• **What to produce**: Retype the entries below exactly, but begin at the line containing "the red car at (x=306, y=49) 92.99" and end at the last line.

• **Input material**:
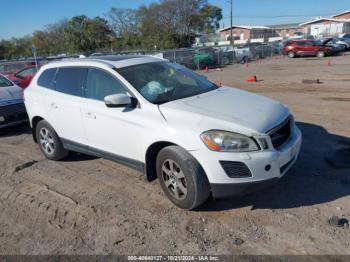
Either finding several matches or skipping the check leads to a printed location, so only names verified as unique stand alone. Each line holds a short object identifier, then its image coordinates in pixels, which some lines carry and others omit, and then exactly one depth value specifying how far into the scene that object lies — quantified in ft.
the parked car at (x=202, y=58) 80.74
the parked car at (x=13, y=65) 61.05
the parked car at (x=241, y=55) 94.51
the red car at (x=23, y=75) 43.44
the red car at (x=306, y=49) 92.99
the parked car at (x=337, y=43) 95.20
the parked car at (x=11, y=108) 24.08
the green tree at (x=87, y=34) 161.38
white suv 11.08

• **Response**:
the red car at (x=306, y=49) 92.99
the parked car at (x=337, y=43) 95.20
the parked car at (x=11, y=108) 24.08
the green tree at (x=87, y=34) 161.38
white suv 11.08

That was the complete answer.